DATA FOR REVIEW START
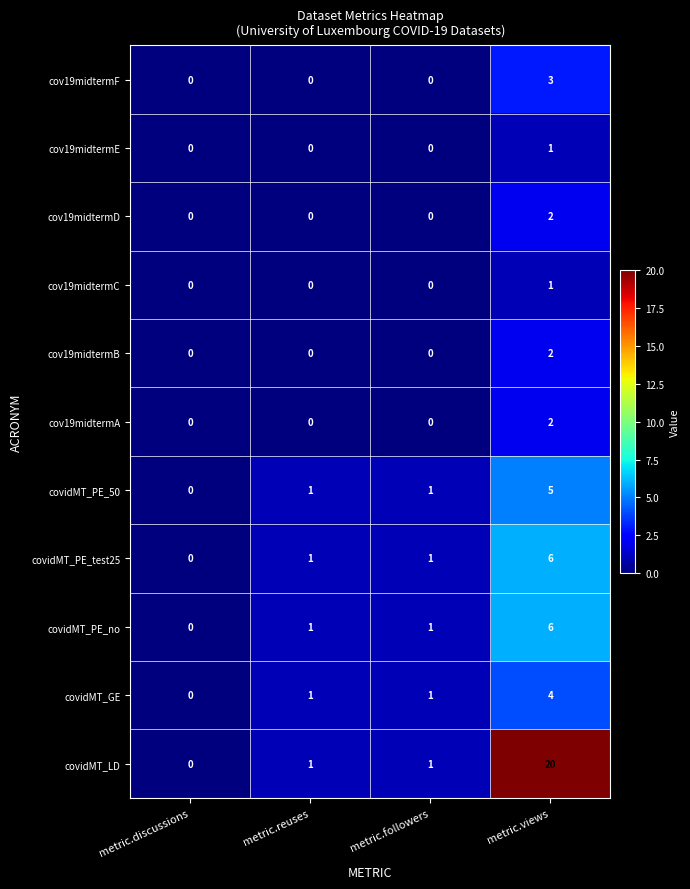

Which category has the highest value across all series?

metric.views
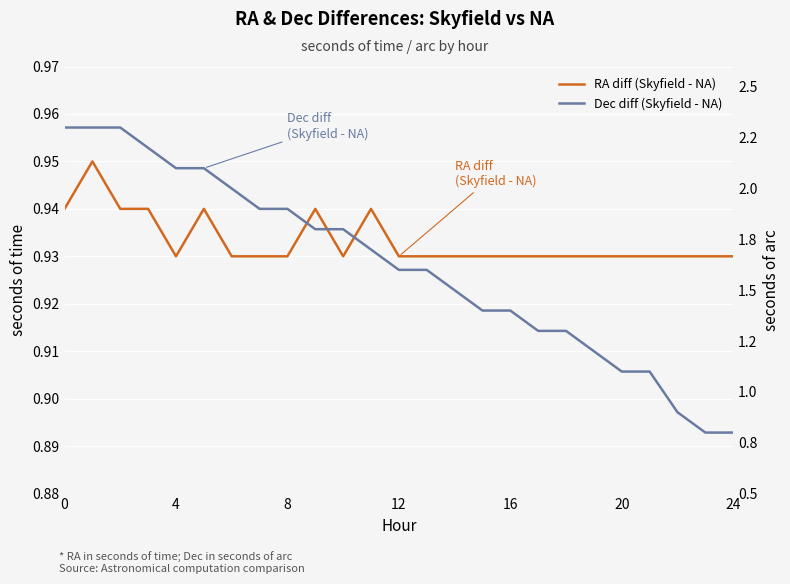

Between 16 and 22, which series saw the biggest shift?

Dec diff (Skyfield - NA)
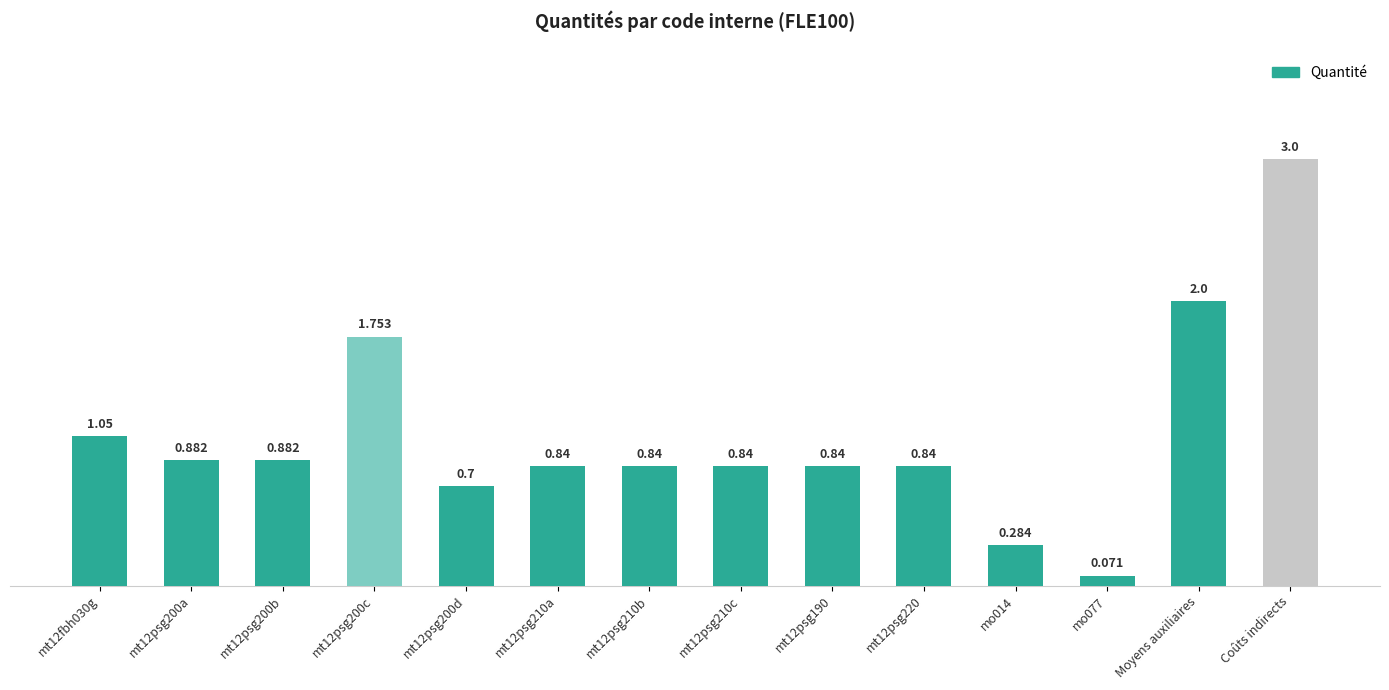

At which label is the value closest to 1?

mt12fbh030g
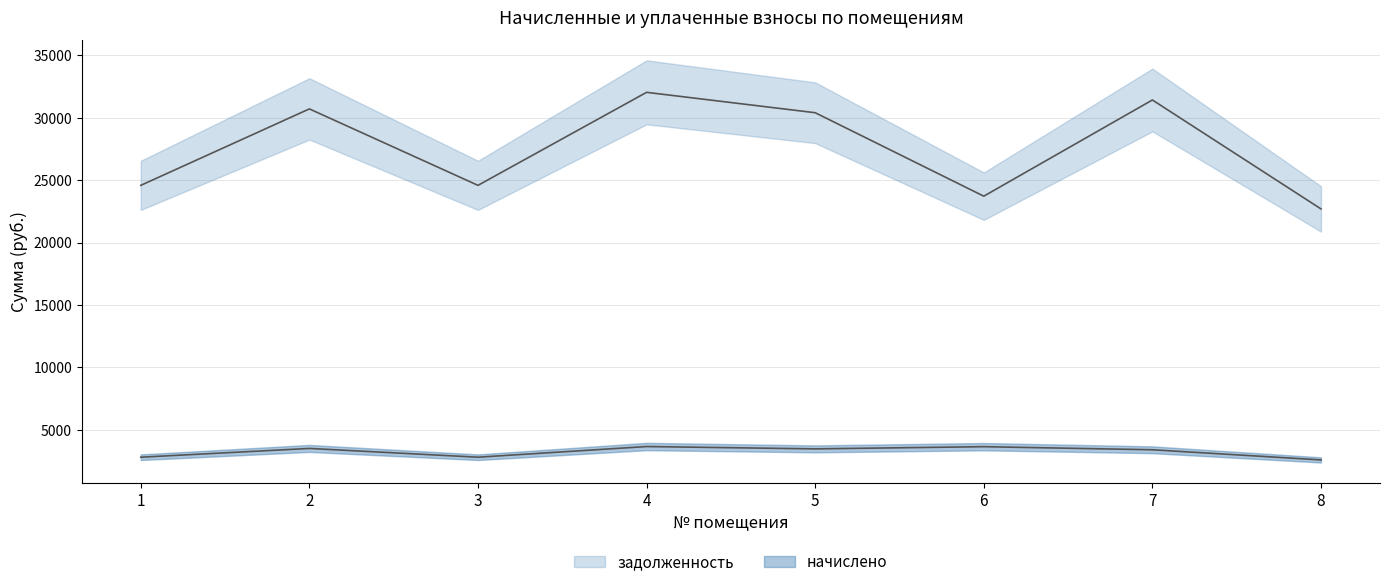

At which category does задолженность reach its first local valley?

3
DATA FOR REVIEW END
Rewrite the records above with "category" changed to "group" everywhere and nothing else altered, and leave the pictures out.

RESPONSE:
Which group has the highest value across all series?

metric.views

Between 16 and 22, which series saw the biggest shift?

Dec diff (Skyfield - NA)

At which label is the value closest to 1?

mt12fbh030g

At which group does задолженность reach its first local valley?

3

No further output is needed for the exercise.